El modelo Milei no solo precariza la vida de millones: también destruye los sistemas que alguna vez hicieron posible un país más justo. En vez de fortalecer el transporte público, lo encarece. En vez de equilibrar subsidios entre colectivos y subtes, privilegia el caos del tránsito. En vez de promover el cuidado del ambiente, alimenta la congestión y la polución. Todo esto en nombre de una supuesta “libertad” que, en la práctica, solo beneficia a quienes pueden pagarla.

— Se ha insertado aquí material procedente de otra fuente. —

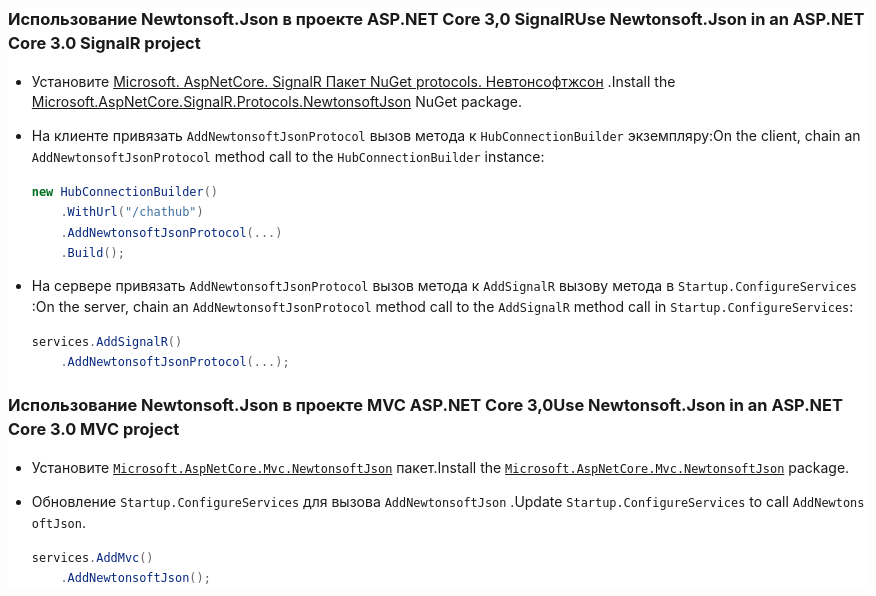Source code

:### <a name="use-newtonsoftjson-in-an-aspnet-core-30-signalr-project"></a><span data-ttu-id="7dffb-340">Использование Newtonsoft.Json в проекте ASP.NET Core 3,0 SignalR</span><span class="sxs-lookup"><span data-stu-id="7dffb-340">Use Newtonsoft.Json in an ASP.NET Core 3.0 SignalR project</span></span>

* <span data-ttu-id="7dffb-341">Установите [Microsoft. AspNetCore. SignalR Пакет NuGet protocols. Невтонсофтжсон](https://www.nuget.org/packages/Microsoft.AspNetCore.SignalR.Protocols.NewtonsoftJson) .</span><span class="sxs-lookup"><span data-stu-id="7dffb-341">Install the [Microsoft.AspNetCore.SignalR.Protocols.NewtonsoftJson](https://www.nuget.org/packages/Microsoft.AspNetCore.SignalR.Protocols.NewtonsoftJson) NuGet package.</span></span>

* <span data-ttu-id="7dffb-342">На клиенте привязать `AddNewtonsoftJsonProtocol` вызов метода к `HubConnectionBuilder` экземпляру:</span><span class="sxs-lookup"><span data-stu-id="7dffb-342">On the client, chain an `AddNewtonsoftJsonProtocol` method call to the `HubConnectionBuilder` instance:</span></span>

  ```csharp
  new HubConnectionBuilder()
      .WithUrl("/chathub")
      .AddNewtonsoftJsonProtocol(...)
      .Build();
  ```

* <span data-ttu-id="7dffb-343">На сервере привязать `AddNewtonsoftJsonProtocol` вызов метода к `AddSignalR` вызову метода в `Startup.ConfigureServices` :</span><span class="sxs-lookup"><span data-stu-id="7dffb-343">On the server, chain an `AddNewtonsoftJsonProtocol` method call to the `AddSignalR` method call in `Startup.ConfigureServices`:</span></span>

  ```csharp
  services.AddSignalR()
      .AddNewtonsoftJsonProtocol(...);
  ```

### <a name="use-newtonsoftjson-in-an-aspnet-core-30-mvc-project"></a><span data-ttu-id="7dffb-344">Использование Newtonsoft.Json в проекте MVC ASP.NET Core 3,0</span><span class="sxs-lookup"><span data-stu-id="7dffb-344">Use Newtonsoft.Json in an ASP.NET Core 3.0 MVC project</span></span>

* <span data-ttu-id="7dffb-345">Установите [`Microsoft.AspNetCore.Mvc.NewtonsoftJson`](https://nuget.org/packages/Microsoft.AspNetCore.Mvc.NewtonsoftJson) пакет.</span><span class="sxs-lookup"><span data-stu-id="7dffb-345">Install the [`Microsoft.AspNetCore.Mvc.NewtonsoftJson`](https://nuget.org/packages/Microsoft.AspNetCore.Mvc.NewtonsoftJson) package.</span></span>

* <span data-ttu-id="7dffb-346">Обновление `Startup.ConfigureServices` для вызова `AddNewtonsoftJson` .</span><span class="sxs-lookup"><span data-stu-id="7dffb-346">Update `Startup.ConfigureServices` to call `AddNewtonsoftJson`.</span></span>

  ```csharp
  services.AddMvc()
      .AddNewtonsoftJson();
  ```
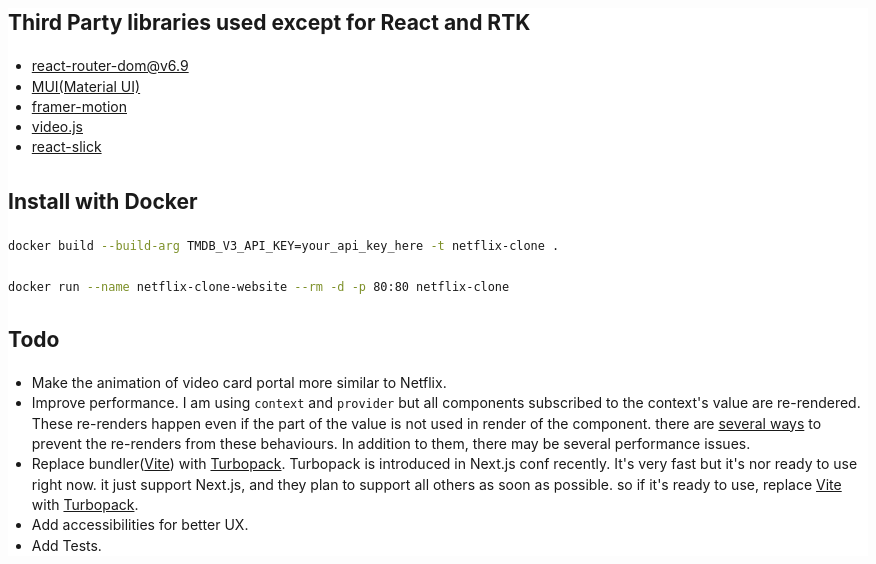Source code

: ## Third Party libraries used except for React and RTK

- [react-router-dom@v6.9](https://reactrouter.com/en/main)
- [MUI(Material UI)](https://mui.com/)
- [framer-motion](https://www.framer.com/docs/)
- [video.js](https://videojs.com)
- [react-slick](https://react-slick.neostack.com/)

## Install with Docker

```sh
docker build --build-arg TMDB_V3_API_KEY=your_api_key_here -t netflix-clone .

docker run --name netflix-clone-website --rm -d -p 80:80 netflix-clone
```

## Todo

- Make the animation of video card portal more similar to Netflix.
- Improve performance. I am using `context` and `provider` but all components subscribed to the context's value are re-rendered. These re-renders happen even if the part of the value is not used in render of the component. there are [several ways](https://blog.axlight.com/posts/4-options-to-prevent-extra-rerenders-with-react-context/) to prevent the re-renders from these behaviours. In addition to them, there may be several performance issues.
- Replace bundler([Vite](https://vitejs.dev/guide)) with [Turbopack](https://turbo.build/pack/docs/why-turbopack). Turbopack is introduced in Next.js conf recently. It's very fast but it's nor ready to use right now. it just support Next.js, and they plan to support all others as soon as possible. so if it's ready to use, replace [Vite](https://vitejs.dev/guide) with [Turbopack](https://turbo.build/pack/docs/why-turbopack).
- Add accessibilities for better UX.
- Add Tests.
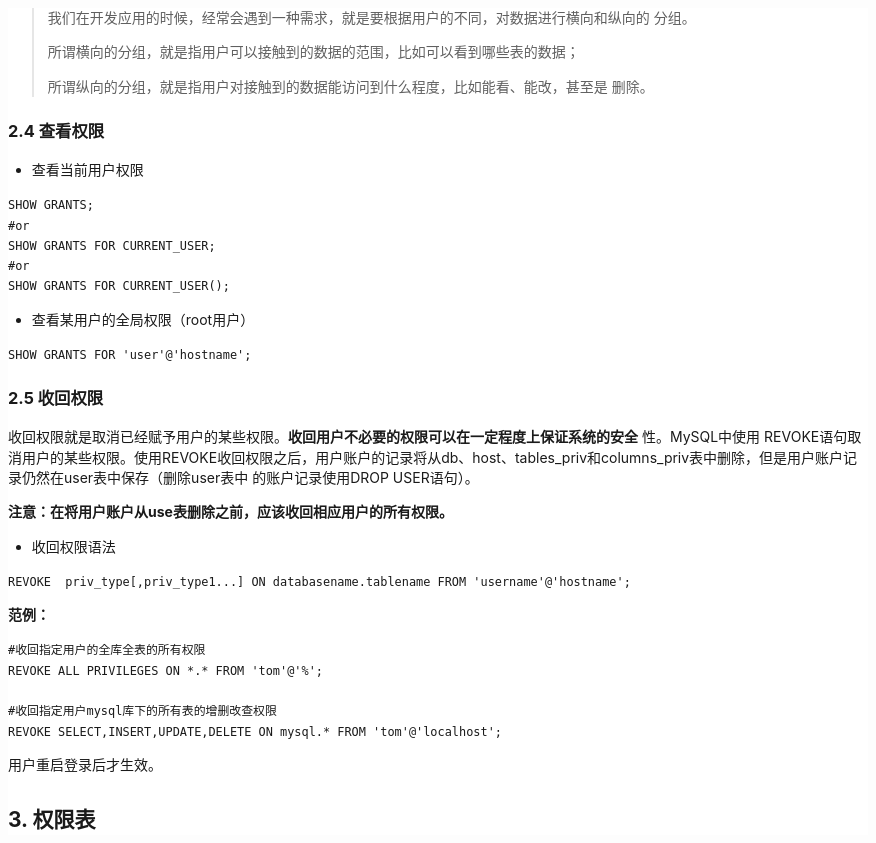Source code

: 

 


>我们在开发应用的时候，经常会遇到一种需求，就是要根据用户的不同，对数据进行横向和纵向的  分组。
>
>所谓横向的分组，就是指用户可以接触到的数据的范围，比如可以看到哪些表的数据；
>
>所谓纵向的分组，就是指用户对接触到的数据能访问到什么程度，比如能看、能改，甚至是 删除。

  

### **2.4** **查看权限**

+ 查看当前用户权限 

```mysql
SHOW GRANTS;
#or
SHOW GRANTS FOR CURRENT_USER;
#or
SHOW GRANTS FOR CURRENT_USER();
```

+ 查看某用户的全局权限（root用户）

```mysql
SHOW GRANTS FOR 'user'@'hostname';
```



### 2.5 收回权限

收回权限就是取消已经赋予用户的某些权限。**收回用户不必要的权限可以在一定程度上保证系统的安全**  性。MySQL中使用 REVOKE语句取消用户的某些权限。使用REVOKE收回权限之后，用户账户的记录将从db、host、tables_priv和columns_priv表中删除，但是用户账户记录仍然在user表中保存（删除user表中   的账户记录使用DROP USER语句）。

**注意：在将用户账户从use表删除之前，应该收回相应用户的所有权限。**

+ 收回权限语法

```mysql
REVOKE  priv_type[,priv_type1...] ON databasename.tablename FROM 'username'@'hostname';
```

**范例：**

```mysql
#收回指定用户的全库全表的所有权限
REVOKE ALL PRIVILEGES ON *.* FROM 'tom'@'%';

#收回指定用户mysql库下的所有表的增删改查权限
REVOKE SELECT,INSERT,UPDATE,DELETE ON mysql.* FROM 'tom'@'localhost';
```

用户重启登录后才生效。



## **3.** 权限表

¿Y qué viene después? ¿Una privatización total del subte? ¿La eliminación de los subsidios al transporte? ¿El reemplazo del sistema actual por un “modelo Uber” para quienes puedan acceder? No lo sabemos con certeza, pero la tendencia es alarmante. La falta de planificación, la ausencia de datos públicos, la desinversión sistemática, son señales de un proyecto político que no cree en lo común, que desprecia lo colectivo, que naturaliza la exclusión.

El subte está lejos de ser perfecto. Pero también está lejos de merecer el abandono al que fue condenado. Durante décadas, miles de porteños y porteñas lo eligieron como su medio de transporte diario por ser rápido, cómodo y relativamente económico. Hoy, la mayoría lo esquiva porque no puede pagarlo. Esa es la verdadera cara del ajuste.

En tiempos donde el Estado se retira, el mercado no ofrece soluciones: solo impone precios. Y cuando el precio de viajar bajo tierra se vuelve impagable, lo que queda es el colapso en la superficie. No hay libertad posible cuando los caminos se estrechan solo para algunos. No hay progreso si retrocedemos a las peores épocas de desinversión y desinterés. El subte es mucho más que un medio de transporte: es un símbolo de lo que Buenos Aires alguna vez quiso ser. Y lo están dejando morir.